Originating in Denmark, this unique dessert came to the States thanks to immigrants, who ended up congregating in Racine, Wisconsin, during the nineteenth century. The Danish shared the recipe with the locals, and everybody decided it was the best. This one is a bit more complicated than some other options on this list, as it’s a pastry that is shaped into a ring.
Inside there is a filling – with options like fruits, cream cheese, or nuts – and then there is an icing placed on top. Every once in a while you’ll see a version that has a layer of caramel glaze added to the top, along with some nuts for extra texture. You can find these treats at plenty of stores in the Midwest, but nothing beats a homemade kringle.
Iowa – Scotcheroos
You might be able to make this quintessentially American treat right now – the base is mostly Rice Krispies cereal, though there are several other options, such as Special K cereal. You also have to use a sugar-filled peanut butter mixture, which is melted, and then used to cover the cereal. It’s a no-bake option, too, since you just spread the Rice Krispie treat base in a pan and then pour the rest of the dessert on top.
After it cools you cut it into bars and serve. They taste great, but don’t let anyone tell you they’re healthy – especially since you’re going to end up eating quite a couple of these before you’re done. They’re a mainstay of potlucks and picnics all over the Midwest, and there’s a big debate about the name.
Minnesota – Seven Layer Bars
How many ways do I love thee? Seven, just like your seven delicious layers. This classic Minnesota dessert is a regular sight at potlucks and parties in the north. Let’s dive into those layers, shall we? Traditionally, the layers are a graham cracker base, chocolate chips, pecans, butterscotch pieces, coconut, and condensed milk. Wait a minute! That’s only six things! What is this?

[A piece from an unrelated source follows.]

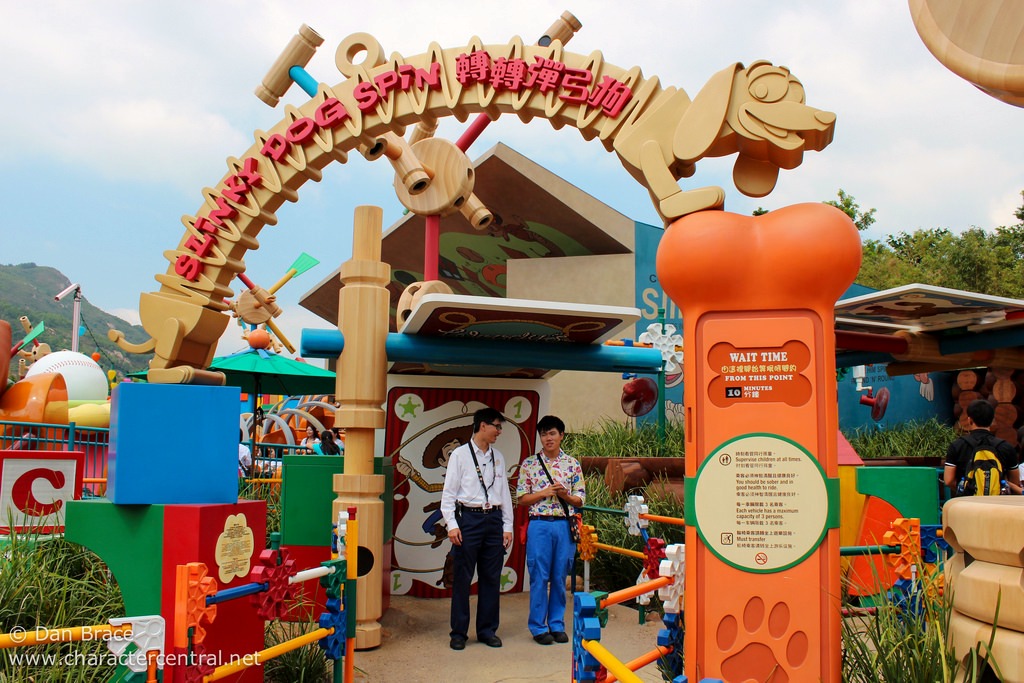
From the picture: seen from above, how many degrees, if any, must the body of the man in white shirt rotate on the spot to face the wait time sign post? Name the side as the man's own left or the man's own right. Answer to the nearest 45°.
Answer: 0° — they already face it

We guess that the butter used to solidify the cracker base counts as one of the layers, but you’re on thin ice, Minnesota. We’re already upset about that whole blueberry muffin business, so you’d better be on your best behavior. These bars are easy to make, have an intricate, chewy texture, and taste great. We’ll let that whole weak seventh layer thing pass for now, as long as you pass a few more over.
California – Chiffon Cake
This fancy cake was once called the “toast of Hollywood,” and not just because you’d make it late at night and cover it in peanut butter and chocolate chips. It continues to be a favorite of the west coast, and it’s versatile enough for a lot of different events, from fancy parties to a simple dessert at home.

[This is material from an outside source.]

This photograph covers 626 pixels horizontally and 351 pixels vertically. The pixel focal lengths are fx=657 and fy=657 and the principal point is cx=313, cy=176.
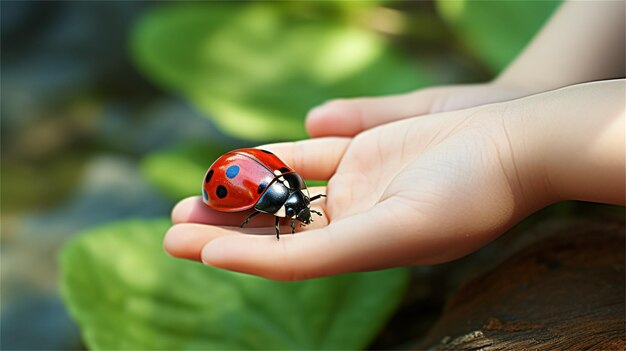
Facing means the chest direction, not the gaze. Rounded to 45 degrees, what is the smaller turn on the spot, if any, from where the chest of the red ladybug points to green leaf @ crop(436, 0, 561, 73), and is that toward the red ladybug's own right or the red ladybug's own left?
approximately 90° to the red ladybug's own left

There are some fiddly steps – such as separating the yolks and whites of a ridiculous seven eggs, and washing the pan as carefully as you can in hot, soapy water to make sure there isn’t any grease on it. Still, a little bit of practice and you can make this delicious treat perfectly. If you want to take it up a notch, add fruit and whipped cream on top.
Hawaii – Haupia
One of my friends described this Hawaiian treat as a non-newtonian sugar cookie, and nobody could really argue that much. Often found at luaus, this treat is not only a new kind of experience for the uninitiated, but it’s incredibly easy to make. A simple recipe is cornstarch, sugar, salt, and coconut milk.

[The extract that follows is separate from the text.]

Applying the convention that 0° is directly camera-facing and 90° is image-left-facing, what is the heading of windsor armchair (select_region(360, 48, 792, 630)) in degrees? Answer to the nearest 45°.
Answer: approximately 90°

But there are also some options that include rice flour as an option instead. You just toss all of it together into a bowl, heat it until it comes to a simmer, and then pour it into a pan to refrigerate. You can also make little haupia muffins by pouring the mixture in tins and then baking in the oven. This might not sound like much, but don’t sleep on these simple treats. They’re a surprisingly interesting dessert.